YVR imagines the future

YVR

Public consultations are an important component of civic projects, but often the majority of the enthusiasm they generate comes from opponents.

The Vancouver Airport Authority (YVR) was facing this challenge when it launched a process in 2015 to update its master plan for the next 20 years.

“It’s really difficult to get people out to these events,” says Ryan Semeniuk, CD at Edelman, the agency hired to generate interest in the process. “Usually the people you draw are the naysayers.”

But what if there were a way to generate enthusiasm from those who traditionally stay on the sidelines? And what if it relied on conjuring up a “what if” scenario that captured Vancouverites’ imaginations?

Enter the futurists. YVR sought help from creative agencies and, after a competitive bid, Edelman was selected with a pitch to work with futurist Nikolas Badminton to create stories about how travellers would use the airport in 2037.

The team created five stories pulled from the observations compiled during the consultation’s first round. Each story was aimed at a different type of stakeholder and could be pitched to a different type of media.

“We didn’t want to go into science fiction,” Semeniuk says. “We wanted to stick with design fiction, which is really about taking stuff that is current and exists today, and just extrapolating, over 20 years, and imagining what happens.”

[iframe_vimeo video=”181089108″]

The story about a first-time visitor shows him using his AR glasses to access the YVR Storyteller, a holographic customer service representative that walks him through the airport. A travelling family admires the multi-story, tubular vertical farm, fuelled by rainwater and solar panels.

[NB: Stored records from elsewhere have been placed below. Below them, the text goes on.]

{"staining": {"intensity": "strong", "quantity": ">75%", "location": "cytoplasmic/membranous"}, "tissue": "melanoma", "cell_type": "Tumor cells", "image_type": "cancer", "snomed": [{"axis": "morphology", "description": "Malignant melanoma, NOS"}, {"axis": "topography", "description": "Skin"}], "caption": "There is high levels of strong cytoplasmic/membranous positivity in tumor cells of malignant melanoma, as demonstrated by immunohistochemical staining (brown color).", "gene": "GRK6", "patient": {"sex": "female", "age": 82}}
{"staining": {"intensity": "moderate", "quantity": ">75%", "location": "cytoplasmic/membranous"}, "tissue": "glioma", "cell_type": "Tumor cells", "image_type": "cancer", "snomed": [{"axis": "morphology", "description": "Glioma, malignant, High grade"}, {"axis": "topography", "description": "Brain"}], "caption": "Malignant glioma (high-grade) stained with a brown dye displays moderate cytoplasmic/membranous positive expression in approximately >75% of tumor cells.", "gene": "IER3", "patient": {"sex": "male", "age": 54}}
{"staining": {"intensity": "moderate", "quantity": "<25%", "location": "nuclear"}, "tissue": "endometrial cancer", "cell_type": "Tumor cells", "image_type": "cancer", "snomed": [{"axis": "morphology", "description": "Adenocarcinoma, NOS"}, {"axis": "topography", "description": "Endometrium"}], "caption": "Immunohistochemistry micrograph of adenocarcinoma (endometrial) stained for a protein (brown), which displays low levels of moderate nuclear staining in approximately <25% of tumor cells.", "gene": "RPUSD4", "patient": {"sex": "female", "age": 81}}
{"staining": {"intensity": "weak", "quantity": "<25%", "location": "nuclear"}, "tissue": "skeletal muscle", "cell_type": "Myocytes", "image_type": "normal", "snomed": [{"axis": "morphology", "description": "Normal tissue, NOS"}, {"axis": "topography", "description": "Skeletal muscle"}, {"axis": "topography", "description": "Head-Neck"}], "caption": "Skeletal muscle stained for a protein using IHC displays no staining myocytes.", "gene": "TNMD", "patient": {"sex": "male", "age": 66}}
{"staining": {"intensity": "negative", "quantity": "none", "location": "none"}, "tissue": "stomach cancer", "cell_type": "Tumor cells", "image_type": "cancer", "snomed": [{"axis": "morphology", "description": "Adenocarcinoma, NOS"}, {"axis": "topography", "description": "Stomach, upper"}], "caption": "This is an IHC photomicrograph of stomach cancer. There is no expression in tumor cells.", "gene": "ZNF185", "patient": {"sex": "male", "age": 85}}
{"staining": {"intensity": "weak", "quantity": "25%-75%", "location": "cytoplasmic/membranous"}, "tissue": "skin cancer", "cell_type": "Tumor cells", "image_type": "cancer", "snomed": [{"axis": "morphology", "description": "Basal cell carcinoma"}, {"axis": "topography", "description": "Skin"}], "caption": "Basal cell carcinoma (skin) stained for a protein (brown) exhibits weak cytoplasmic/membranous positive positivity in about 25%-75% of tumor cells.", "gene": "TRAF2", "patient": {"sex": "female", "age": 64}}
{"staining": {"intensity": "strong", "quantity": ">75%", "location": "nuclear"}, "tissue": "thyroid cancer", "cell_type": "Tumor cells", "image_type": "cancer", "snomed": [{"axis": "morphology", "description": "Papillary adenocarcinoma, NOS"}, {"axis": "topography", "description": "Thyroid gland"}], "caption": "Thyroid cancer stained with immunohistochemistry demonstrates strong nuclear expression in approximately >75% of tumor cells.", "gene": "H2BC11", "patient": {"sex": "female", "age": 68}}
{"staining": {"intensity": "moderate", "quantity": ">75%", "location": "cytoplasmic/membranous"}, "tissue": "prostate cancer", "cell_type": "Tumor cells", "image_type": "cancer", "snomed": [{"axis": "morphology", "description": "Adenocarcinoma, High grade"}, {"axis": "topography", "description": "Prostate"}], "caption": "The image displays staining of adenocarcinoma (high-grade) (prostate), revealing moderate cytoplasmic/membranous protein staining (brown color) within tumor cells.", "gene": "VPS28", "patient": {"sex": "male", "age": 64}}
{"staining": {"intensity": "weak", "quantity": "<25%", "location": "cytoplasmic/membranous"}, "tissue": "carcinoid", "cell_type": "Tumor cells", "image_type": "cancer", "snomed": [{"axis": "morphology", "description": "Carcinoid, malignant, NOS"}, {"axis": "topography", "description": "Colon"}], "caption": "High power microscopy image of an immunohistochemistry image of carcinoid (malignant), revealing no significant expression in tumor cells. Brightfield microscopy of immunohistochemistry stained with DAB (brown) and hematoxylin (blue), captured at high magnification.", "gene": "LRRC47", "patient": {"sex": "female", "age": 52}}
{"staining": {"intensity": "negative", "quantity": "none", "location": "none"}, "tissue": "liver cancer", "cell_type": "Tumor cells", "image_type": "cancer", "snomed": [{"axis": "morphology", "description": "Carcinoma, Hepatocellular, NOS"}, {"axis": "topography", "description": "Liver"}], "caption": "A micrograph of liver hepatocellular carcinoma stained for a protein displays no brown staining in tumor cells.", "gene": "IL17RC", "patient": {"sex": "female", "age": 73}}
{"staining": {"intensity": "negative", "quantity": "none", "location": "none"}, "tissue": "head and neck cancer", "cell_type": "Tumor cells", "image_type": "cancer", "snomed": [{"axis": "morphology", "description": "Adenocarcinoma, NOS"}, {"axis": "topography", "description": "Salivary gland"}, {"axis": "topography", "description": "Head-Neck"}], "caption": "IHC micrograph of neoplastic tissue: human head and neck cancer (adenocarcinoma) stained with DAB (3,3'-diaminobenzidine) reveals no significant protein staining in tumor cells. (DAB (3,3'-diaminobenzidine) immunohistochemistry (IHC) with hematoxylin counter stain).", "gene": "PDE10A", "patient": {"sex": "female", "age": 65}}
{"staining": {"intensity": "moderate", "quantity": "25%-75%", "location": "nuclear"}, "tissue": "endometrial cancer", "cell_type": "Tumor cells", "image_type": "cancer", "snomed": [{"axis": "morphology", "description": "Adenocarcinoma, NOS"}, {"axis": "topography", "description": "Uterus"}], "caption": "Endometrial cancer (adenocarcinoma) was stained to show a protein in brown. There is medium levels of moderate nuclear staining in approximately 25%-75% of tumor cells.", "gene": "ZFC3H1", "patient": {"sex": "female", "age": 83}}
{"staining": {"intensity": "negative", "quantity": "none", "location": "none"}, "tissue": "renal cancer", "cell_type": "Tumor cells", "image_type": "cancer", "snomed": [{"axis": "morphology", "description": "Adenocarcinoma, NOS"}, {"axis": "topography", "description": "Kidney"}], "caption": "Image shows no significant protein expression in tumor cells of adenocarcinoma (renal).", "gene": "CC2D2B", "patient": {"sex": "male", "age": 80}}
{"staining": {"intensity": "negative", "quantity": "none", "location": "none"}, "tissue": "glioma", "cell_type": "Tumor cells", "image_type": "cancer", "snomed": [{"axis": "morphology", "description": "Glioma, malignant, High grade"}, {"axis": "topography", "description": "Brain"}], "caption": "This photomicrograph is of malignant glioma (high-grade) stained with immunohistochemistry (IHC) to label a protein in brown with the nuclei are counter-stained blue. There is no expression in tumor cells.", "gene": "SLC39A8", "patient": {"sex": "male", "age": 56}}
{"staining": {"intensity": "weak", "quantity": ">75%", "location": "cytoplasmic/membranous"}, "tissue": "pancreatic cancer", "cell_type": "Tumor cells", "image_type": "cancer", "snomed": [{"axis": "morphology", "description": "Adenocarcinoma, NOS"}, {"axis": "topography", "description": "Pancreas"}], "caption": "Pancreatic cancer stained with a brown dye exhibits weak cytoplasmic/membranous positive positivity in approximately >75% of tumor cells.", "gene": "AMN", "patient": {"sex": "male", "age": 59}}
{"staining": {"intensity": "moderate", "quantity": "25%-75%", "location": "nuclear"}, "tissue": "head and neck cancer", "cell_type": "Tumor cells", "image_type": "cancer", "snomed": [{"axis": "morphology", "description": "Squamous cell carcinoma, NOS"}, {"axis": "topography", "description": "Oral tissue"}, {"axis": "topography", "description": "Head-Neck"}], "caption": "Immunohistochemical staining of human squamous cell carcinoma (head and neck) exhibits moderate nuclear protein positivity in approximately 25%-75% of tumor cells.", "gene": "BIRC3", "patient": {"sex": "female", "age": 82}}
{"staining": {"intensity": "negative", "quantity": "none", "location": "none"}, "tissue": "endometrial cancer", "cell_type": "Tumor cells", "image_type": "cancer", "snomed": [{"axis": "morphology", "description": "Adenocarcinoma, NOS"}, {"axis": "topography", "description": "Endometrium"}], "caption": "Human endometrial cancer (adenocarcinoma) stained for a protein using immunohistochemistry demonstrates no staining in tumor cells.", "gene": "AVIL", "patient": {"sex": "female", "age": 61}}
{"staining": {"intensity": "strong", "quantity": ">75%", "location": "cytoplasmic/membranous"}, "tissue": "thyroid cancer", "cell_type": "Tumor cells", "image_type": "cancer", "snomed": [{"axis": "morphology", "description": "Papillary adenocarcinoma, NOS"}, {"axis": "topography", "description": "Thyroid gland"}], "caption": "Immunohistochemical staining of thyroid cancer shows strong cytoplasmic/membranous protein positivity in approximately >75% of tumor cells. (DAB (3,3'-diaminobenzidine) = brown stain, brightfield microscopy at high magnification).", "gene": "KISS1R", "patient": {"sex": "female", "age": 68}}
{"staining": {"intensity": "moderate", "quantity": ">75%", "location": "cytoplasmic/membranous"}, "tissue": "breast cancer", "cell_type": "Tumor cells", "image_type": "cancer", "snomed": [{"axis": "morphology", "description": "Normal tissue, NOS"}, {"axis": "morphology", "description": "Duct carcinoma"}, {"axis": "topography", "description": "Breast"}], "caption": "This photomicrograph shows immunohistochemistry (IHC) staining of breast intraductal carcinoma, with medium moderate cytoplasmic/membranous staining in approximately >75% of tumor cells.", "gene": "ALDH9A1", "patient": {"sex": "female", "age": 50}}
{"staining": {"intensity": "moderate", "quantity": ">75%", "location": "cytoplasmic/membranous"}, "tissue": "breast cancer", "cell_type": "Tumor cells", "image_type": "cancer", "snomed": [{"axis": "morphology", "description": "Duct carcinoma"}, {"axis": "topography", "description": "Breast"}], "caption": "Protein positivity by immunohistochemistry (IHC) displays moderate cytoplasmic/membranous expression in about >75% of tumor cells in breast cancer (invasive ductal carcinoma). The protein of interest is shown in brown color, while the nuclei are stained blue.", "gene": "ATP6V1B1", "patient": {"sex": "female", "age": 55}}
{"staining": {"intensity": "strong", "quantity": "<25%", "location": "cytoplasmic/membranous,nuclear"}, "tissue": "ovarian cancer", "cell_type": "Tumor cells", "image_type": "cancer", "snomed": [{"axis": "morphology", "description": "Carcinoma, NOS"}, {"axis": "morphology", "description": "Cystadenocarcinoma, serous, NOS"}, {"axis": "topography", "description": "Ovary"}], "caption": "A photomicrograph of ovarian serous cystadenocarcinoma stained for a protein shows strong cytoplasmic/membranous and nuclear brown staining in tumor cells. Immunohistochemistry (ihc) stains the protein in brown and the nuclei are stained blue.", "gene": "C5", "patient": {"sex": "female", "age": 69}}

The second round of the consultation wraps up at the end of October. The hyperlocal campaign has so far resulted in 13.5 million earned media impressions across print, online, radio and TV, and more than 440,000 views of the video across YVR’s Facebook, YouTube and Vimeo. The event registration was full and YVR had to add an extra consultation to accommodate everyone.

Robyn McVicker, YVR’s director of marketing and communications, said in a statement that there had been a “marked surge in direct engagement and awareness” during the consultation’s second phase, “as well as a tangible feeling of excitement about our airport of the future, which I believe we can attribute directly to this creative campaign.”

Edelman will continue to work on the consultation’s third phase, which continues next year.

“I think we pivoted that conversation to be more around the ‘what if,'” Semeniuk says. “People want to be involved in that.”